**What is required:**
Copy each line below exactly and leave the pictures out.

**Data under study:**
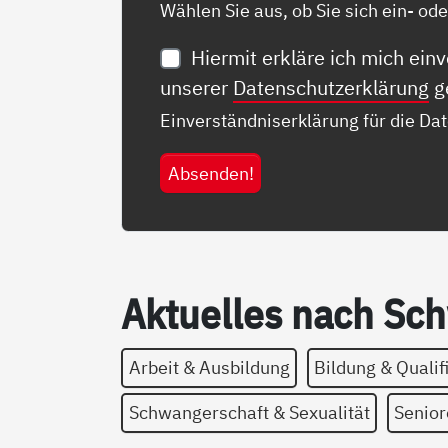
Wählen Sie aus, ob Sie sich ein- od
Hiermit erkläre ich mich ei
unserer
Datenschutzerklärung
g
Einverständniserklärung für die Da
Absenden!
Ak­­tu­el­­les nach Sch
Arbeit & Ausbildung
Bildung & Qualif
Schwangerschaft & Sexualität
Senior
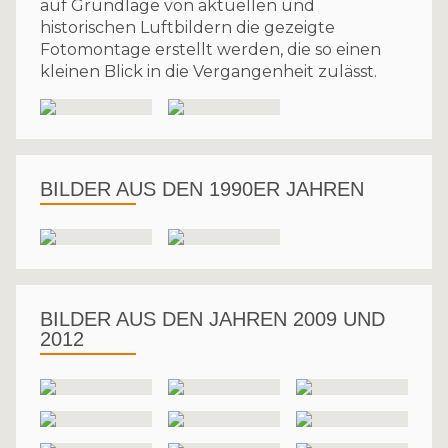
auf Grundlage von aktuellen und
historischen Luftbildern die gezeigte
Fotomontage erstellt werden, die so einen
kleinen Blick in die Vergangenheit zulässt.
BILDER AUS DEN 1990ER JAHREN
BILDER AUS DEN JAHREN 2009 UND
2012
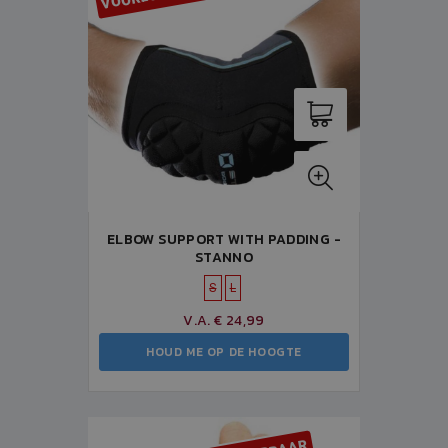
ELBOW SUPPORT WITH PADDING -
STANNO
S
L
V.A. € 24,99
HOUD ME OP DE HOOGTE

**Task answer:**
Wählen Sie aus, ob Sie sich ein- od
Hiermit erkläre ich mich ei
unserer
Datenschutzerklärung
g
Einverständniserklärung für die Da
Absenden!
Ak­­tu­el­­les nach Sch
Arbeit & Ausbildung
Bildung & Qualif
Schwangerschaft & Sexualität
Senior
auf Grundlage von aktuellen und
historischen Luftbildern die gezeigte
Fotomontage erstellt werden, die so einen
kleinen Blick in die Vergangenheit zulässt.
BILDER AUS DEN 1990ER JAHREN
BILDER AUS DEN JAHREN 2009 UND
2012
ELBOW SUPPORT WITH PADDING -
STANNO
S
L
V.A. € 24,99
HOUD ME OP DE HOOGTE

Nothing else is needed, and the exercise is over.